**ZADANIE:**
Oceń, czy każde z trzech stwierdzeń zgadza się z wywiadem z Piotrem Adamczykiem, odpowiadając „tak” lub „nie” i przytaczając rozstrzygające słowa wywiadu. (a) Piotr Adamczyk ma 33 lata. (b) Rozmowa odbywa się w Teatrze Narodowym. (c) Po spektaklu Adamczyk zamawia sok pomarańczowy.

**PODANY TEKST:**
* * * * * * *

Artykuły

Prawie święty i grzeczny

Ma 33 lata i zagrał już Chopina, Ludwika XIV i papieża - rozmowa z warszawskim aktorem PIOTREM ADAMCZYKIEM.

Każda z tych postaci zabrała mu trochę szczęścia. Nie ma czasu potańczyć ani się zakochać i wydaje mu się, że zawsze musi mieć nienaganne maniery. Czy ten grzeczny chłopak umie się zbuntować? Z Piotrem Adamczykiem rozmawia Magda Jaros.

Zbliża się północ. Jedyna pora, kiedy można porozmawiać z Piotrem. Zresztą to czas, kiedy on jest na pełnych obrotach. Właśnie skończył przedstawienie w Narodowym. W klubie Cinnamon, niedaleko teatru, z entuzjazmem opowiada o roli Ludwika XIV, którym przed chwilą był na scenie. Po trzygodzinnym spektaklu umiera z głodu. Zamawia rukolę z pomidorami i sok grejpfrutowy. Opowiada mi, jak sam wysiał przywiezione z Włoch nasiona rukoli. Pięknie wyrosły. Na szczęście udaje mi się mu przerwać i włączyć magnetofon.

Magda Jaros: Cierpisz na bezsenność?

Piotr Adamczyk: Mimo zmęczenia zdarza się, że natłok myśli nie pozwala mi zasnąć. Ostatnie dni były intensywne. Pierwszy pokaz Karola. Historii człowieka, który został papieżem w Rzymie. A zaraz potem premiera Władzy Nicka Deara w Teatrze Narodowym. Po tych wydarzeniach potrzebuję czasu, by zeszły ze mnie emocje.

* * * * * * *

**WYBRANE DANE:**
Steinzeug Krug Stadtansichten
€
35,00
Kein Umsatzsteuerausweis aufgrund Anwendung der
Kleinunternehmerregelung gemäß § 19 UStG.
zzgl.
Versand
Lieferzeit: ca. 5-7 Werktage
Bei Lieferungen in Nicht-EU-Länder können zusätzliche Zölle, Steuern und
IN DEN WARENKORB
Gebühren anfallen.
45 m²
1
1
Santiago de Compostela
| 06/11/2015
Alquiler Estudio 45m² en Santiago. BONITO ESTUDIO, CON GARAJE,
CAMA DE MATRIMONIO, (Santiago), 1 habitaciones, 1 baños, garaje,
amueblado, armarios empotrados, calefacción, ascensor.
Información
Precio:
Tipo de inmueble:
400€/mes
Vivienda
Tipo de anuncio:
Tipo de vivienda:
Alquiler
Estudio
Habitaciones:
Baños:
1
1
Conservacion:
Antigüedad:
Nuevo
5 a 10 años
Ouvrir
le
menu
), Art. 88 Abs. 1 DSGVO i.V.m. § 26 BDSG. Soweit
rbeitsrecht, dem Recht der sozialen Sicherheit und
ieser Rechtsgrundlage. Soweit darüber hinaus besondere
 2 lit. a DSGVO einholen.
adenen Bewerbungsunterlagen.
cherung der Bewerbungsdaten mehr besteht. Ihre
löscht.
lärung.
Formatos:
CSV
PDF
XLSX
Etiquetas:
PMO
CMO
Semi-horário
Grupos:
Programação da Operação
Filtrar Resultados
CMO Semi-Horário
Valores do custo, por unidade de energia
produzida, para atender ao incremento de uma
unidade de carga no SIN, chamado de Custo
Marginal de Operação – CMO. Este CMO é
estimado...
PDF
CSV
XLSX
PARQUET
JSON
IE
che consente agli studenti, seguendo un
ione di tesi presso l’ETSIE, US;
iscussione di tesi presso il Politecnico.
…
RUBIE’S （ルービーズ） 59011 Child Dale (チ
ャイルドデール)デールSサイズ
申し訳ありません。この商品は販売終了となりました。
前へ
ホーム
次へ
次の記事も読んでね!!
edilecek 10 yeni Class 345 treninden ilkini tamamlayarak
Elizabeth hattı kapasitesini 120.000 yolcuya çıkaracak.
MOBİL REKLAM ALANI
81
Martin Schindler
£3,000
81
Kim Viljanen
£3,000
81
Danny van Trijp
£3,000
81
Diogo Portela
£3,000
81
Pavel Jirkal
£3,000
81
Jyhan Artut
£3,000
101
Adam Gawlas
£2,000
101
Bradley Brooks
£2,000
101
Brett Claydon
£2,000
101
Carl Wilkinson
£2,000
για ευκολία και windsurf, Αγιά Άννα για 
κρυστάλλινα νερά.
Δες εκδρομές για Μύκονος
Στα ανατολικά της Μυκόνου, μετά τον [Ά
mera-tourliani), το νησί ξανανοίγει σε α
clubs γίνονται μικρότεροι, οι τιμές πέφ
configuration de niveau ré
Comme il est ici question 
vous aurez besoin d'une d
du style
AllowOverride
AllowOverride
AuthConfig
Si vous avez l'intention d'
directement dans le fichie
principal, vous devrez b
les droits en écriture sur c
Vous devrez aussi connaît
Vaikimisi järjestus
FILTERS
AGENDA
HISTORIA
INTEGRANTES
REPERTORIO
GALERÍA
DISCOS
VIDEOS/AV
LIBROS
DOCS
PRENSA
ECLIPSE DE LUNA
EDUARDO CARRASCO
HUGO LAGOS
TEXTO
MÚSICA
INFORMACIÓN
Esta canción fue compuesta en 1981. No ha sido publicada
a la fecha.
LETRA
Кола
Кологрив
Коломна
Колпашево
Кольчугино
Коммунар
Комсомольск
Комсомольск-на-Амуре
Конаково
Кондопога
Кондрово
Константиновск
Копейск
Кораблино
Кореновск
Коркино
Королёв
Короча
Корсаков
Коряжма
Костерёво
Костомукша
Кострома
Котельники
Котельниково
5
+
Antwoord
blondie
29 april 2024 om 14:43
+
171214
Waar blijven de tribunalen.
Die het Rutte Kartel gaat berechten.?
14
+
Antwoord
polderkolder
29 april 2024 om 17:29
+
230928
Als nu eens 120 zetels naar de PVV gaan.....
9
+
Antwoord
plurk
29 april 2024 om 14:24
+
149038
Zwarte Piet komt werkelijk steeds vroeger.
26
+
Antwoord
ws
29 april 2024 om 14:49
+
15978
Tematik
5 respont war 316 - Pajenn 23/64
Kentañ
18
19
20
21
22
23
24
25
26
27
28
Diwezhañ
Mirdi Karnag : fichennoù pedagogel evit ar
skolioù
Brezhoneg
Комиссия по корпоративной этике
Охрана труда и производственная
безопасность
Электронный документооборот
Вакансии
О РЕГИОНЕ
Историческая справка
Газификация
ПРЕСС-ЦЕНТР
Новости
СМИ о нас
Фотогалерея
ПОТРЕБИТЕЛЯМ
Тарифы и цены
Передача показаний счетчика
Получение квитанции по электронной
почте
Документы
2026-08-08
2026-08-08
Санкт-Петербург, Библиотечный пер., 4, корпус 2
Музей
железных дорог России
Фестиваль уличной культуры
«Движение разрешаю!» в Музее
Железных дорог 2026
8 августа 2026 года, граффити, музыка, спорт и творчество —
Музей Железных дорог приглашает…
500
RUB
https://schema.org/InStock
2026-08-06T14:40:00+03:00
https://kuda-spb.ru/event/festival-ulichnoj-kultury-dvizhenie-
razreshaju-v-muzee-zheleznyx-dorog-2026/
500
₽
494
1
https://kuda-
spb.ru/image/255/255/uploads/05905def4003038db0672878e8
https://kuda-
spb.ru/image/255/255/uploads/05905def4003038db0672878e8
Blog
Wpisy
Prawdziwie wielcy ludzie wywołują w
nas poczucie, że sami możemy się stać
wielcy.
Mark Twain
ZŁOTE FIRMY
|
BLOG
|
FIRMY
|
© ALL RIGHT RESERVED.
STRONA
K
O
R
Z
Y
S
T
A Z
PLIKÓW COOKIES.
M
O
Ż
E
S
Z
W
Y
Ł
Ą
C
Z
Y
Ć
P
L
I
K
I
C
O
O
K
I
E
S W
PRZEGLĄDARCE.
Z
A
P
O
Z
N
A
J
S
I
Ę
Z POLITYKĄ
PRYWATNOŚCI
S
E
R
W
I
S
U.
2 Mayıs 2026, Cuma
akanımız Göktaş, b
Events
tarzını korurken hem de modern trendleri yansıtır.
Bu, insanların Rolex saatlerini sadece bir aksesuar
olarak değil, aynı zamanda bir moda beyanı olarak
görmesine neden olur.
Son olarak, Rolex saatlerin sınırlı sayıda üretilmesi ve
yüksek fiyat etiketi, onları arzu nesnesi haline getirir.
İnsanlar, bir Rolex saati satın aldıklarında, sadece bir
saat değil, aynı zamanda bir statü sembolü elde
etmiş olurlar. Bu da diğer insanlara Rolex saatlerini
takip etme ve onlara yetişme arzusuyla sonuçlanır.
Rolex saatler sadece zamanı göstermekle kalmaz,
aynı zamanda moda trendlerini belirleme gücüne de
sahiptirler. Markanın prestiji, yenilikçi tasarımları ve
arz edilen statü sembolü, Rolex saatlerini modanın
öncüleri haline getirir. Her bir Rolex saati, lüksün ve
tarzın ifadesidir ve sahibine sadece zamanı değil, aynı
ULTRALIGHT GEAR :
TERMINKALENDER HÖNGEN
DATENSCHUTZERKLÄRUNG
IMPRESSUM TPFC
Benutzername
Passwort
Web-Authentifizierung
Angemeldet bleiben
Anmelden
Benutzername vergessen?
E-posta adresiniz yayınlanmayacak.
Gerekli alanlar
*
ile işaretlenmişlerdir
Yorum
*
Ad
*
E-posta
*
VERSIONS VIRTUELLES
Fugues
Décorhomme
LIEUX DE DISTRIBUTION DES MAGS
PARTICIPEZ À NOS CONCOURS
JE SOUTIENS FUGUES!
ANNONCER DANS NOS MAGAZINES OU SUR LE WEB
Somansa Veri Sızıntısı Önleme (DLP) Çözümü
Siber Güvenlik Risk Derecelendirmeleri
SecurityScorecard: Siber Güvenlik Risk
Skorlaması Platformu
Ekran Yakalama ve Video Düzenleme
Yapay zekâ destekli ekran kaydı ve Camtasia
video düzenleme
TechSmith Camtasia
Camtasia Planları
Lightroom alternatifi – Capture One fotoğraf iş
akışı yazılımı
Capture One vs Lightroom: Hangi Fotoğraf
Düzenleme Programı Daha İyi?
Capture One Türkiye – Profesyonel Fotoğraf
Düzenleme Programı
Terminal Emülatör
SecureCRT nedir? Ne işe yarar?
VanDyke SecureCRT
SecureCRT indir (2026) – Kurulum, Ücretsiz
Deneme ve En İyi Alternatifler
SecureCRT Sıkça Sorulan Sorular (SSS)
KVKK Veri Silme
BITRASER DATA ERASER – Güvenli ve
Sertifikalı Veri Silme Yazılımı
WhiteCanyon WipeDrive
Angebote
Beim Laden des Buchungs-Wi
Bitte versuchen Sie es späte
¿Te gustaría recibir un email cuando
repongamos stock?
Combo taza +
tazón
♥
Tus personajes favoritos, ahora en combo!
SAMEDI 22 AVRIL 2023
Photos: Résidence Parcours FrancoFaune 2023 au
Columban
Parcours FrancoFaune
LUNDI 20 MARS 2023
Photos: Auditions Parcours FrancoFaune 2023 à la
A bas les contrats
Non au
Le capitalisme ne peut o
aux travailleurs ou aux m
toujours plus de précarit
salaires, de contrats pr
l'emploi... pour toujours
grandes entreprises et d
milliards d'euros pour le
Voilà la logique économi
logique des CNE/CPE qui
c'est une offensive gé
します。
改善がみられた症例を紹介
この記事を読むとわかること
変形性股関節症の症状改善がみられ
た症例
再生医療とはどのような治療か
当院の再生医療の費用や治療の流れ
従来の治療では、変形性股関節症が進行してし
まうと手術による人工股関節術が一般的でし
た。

* * * * * * *

**ROZWIĄZANIE:**
(a) Tak: „Ma 33 lata”.
(b) Nie: „W klubie Cinnamon, niedaleko teatru”.
(c) Nie: „Zamawia rukolę z pomidorami i sok grejpfrutowy.”